そのため、オンラインでの面接や会社説明会を導入する会社が増えている。特に東京都の小池百合子知事が3月25日に外出自粛を要請したことで、「『面接は1対1なので大丈夫』というスタンスだった企業までオンライン面接を導入し始めた」(採用コンサルティングなどを行う人材研究所の安藤健氏)。
学生側も就職活動のオンライン化に寛容な姿勢を示している。学生約29万人が登録する「ベネッセi-キャリア」が2月下旬に実施した調査によれば、ウェブでの説明会や面接について「利用したい」または「抵抗はない」と回答した学生は61.7%と半数を超えた。
とはいえ「オンラインできちんと評価できるのか」「評価してもらえるのか」といった不安は会社側、学生側双方にあるのが実情だろう。学生とのつながりや情報量が不足し、ミスマッチが起きることを懸念する声もある。
「アイスブレイク」が重要に
プリマハムは新型コロナの感染拡大に伴い、2次面接までオンラインで実施する方針を決めた。今後の状況によってはそれ以降の面接をオンライン化することも検討しているという。例年行っていたグループ面接など学生が密集する必要のある選考過程は取りやめる。採用担当者は「事態の推移を見守りつつ、役員面接もオンラインで対応できるように準備を進めている」と語る。
ただ、学生と直接会って向き合いたいとの思いも根強い。「入室時の所作や話す時の姿勢など、対面なら全体的な雰囲気を見られるが、オンライン面接はディスプレーからしか情報を得られない」(プリマハム採用担当者)と考えているためだ。
オンラインによる選考でも対面による採用と変わらず、自社にふさわしい人材を確保することができるのか。オンラインでの人材採用に乗り出した企業は、様々な工夫によって「壁」を乗り越えている。
「1時間の面接の内、15分くらいはアイスブレイクに使う」。
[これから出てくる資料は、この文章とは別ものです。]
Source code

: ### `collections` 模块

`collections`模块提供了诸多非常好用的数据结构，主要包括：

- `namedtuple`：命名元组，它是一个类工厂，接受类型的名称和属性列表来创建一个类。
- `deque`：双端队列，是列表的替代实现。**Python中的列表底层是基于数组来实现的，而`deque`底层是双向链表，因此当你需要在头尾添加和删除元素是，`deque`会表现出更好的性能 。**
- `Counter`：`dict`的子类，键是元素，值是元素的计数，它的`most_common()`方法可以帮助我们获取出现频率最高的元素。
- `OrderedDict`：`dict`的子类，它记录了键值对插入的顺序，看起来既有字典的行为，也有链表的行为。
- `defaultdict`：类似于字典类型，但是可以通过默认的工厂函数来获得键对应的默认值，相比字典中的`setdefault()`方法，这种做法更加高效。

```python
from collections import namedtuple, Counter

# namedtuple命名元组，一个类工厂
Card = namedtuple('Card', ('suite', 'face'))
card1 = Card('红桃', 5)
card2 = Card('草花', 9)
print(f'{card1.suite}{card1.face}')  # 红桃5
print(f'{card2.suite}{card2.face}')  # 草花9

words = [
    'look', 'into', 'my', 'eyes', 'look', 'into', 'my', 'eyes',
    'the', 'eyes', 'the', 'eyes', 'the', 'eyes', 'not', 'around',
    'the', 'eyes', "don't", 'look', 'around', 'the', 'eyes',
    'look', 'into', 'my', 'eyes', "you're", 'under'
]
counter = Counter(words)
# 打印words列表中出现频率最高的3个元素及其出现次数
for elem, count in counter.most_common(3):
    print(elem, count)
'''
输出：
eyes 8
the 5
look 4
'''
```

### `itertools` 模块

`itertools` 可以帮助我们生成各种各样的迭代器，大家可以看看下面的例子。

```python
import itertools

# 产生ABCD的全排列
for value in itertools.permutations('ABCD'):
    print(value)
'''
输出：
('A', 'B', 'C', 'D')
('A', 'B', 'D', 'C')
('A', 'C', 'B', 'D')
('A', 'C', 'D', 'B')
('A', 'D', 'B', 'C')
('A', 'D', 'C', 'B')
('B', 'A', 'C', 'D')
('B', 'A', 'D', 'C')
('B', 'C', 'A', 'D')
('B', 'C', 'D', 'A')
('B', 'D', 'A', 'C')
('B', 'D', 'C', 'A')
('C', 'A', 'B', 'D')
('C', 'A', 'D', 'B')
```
こう語るのはカメラ・レンズメーカー、シグマ(川崎市)の人事課採用担当を務める小屋敷裕気氏だ。
アイスブレイクとは緊張を解きほぐすためのちょっとした会話や活動のこと。「ついつい話が盛り上がりすぎてしまうこともある」と小屋敷氏は笑うが、オンラインでの面接では、対面での面接以上にこのアイスブレイクが重要になると感じているという。
シグマは新型コロナの感染拡大を受け3月中旬に説明会の中止を決定。面接は3月下旬まで対面で実施していたが、4月以降は1次面接をオンラインで実施することを決めた。これまでも中途採用や遠方の学生を対象にオンライン面接を行ったケースはあったが、新卒採用の面接を本格的にオンラインで実施するのは今回が初めて。最終面接もオンライン化する可能性が濃厚といい、オンライン面接の重要性は増している。
2018年から採用活動をオンライン化しているUSEN-NEXT HOLDINGS。人事を統括する住谷猛執行役員は「学生の個性をどう引き出すかがオンライン面接の肝であり、面接官のテクニックが問われる」と話す。

20年の採用活動は新型コロナウイルスの影響もあり、エントリーから最終面接まで全てをオンラインで完結できるようにした。社員が自宅から面接に臨むケースもあるという。住谷氏は「採用活動のオンライン化はやり方次第で通常の面接と同じようにできる」と断言する。